Nous verrons un peu plus loin que le stoïcien Cléanthe avait répudié les agencements d’orbes solides multiples par lesquels Eudoxe et Calippe rendaient compte des mouvements célestes ; selon Cléanthe, chaque astre se mouvait de lui-même, au sein du ciel, décrivant la ligne géométrique spirale, l’hélice, qu’Eudoxe et Calippe lui faisaient parcourir en composant les rotations des diverses orbites. Cette doctrine paraît, d’ailleurs, avoir été reçue de nombre de Stoïciens. Cicéron, par exemple, dit des astres[1] : « C’est par leur propre effort qu’ils gardent la figure sphérique, c’est par leur figure et leur forme qu’ils se maintiennent en équilibre ». Il semble, par là, qu’il ne les regarde pas comme sertis dans une sphère rigide. Dercyllide combattait cette manière de voir ; il exigeait que l’hélice fût décrite par accident et que, seules, les rotations uniformes d’orbes solides pussent être regardées comme des mouvements naturels.

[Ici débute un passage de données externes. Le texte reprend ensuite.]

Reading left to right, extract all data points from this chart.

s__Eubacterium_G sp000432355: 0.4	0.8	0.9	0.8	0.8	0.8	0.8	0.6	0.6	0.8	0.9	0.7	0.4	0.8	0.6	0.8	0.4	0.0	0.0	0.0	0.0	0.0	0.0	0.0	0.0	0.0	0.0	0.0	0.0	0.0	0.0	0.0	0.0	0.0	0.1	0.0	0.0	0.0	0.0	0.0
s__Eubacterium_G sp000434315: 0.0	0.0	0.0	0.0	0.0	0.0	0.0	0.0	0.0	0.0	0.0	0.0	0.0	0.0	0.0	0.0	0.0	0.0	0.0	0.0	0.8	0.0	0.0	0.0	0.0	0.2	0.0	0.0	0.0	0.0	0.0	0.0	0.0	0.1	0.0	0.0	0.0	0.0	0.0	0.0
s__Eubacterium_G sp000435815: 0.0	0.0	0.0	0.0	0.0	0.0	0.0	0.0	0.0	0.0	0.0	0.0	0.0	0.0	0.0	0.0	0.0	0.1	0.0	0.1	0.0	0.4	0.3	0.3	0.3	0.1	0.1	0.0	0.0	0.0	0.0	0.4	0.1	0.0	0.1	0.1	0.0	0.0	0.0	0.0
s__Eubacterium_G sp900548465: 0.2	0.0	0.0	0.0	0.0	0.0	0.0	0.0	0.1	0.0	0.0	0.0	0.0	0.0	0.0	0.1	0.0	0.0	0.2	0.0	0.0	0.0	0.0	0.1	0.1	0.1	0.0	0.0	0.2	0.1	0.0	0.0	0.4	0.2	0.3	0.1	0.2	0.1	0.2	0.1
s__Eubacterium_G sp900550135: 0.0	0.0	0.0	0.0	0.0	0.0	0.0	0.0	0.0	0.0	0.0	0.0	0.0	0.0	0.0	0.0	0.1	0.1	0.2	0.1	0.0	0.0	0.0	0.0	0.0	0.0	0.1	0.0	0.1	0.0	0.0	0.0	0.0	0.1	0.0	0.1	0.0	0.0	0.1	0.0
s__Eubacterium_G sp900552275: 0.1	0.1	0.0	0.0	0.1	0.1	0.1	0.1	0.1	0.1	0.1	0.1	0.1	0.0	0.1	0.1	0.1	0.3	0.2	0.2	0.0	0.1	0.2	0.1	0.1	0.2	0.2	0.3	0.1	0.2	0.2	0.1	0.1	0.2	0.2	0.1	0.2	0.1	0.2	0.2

Cette doctrine de Dercyllide inspire visiblement Adraste d’Aphrodisias et Théon de Smyrne ; avec Dercyllide, sans doute, ils l’appliquent non seulement au mouvement en forme de spirale, mais encore au mouvement par excentrique ou par épicycle ; ils rejettent toute théorie qui se borne à tracer à l’astre errant un chemin géométrique ; ils acceptent qu’une planète décrive un épicycle dont le centre parcourt un cercle concentrique au Monde, parce qu’ils ont découvert un procédé qui permet d’imposer à l’astre une telle trajectoire en faisant tourner sur elles-mêmes des sphères solides convenablement agencées. Une hypothèse leur semble compatible avec la nature des choses lorsqu’un habile tourneur la peut réaliser avec du métal ou du bois. Combien de nos contemporains n’ont point, de la saine Physique, une autre conception !

Théon de Smyrne avoue sans ambages l’extrême importance qu’il accorde à ces représentations matérielles ; il nous apprend[2] qu’il avait construit un agencement de sphères solides capable de figurer la théorie astronomique de Platon ; « Platon dit, en effet, qu’on ferait un travail inutile si l’on voulait exposer ces phénomè-

  1. Cicéron, De natura deorum, II, 46.
  2. Théon de Smyrne, Op. laud., ch. XVI ; éd. Th. H. Martin, p. 203 ; éd. J. Dupuis, p. 239.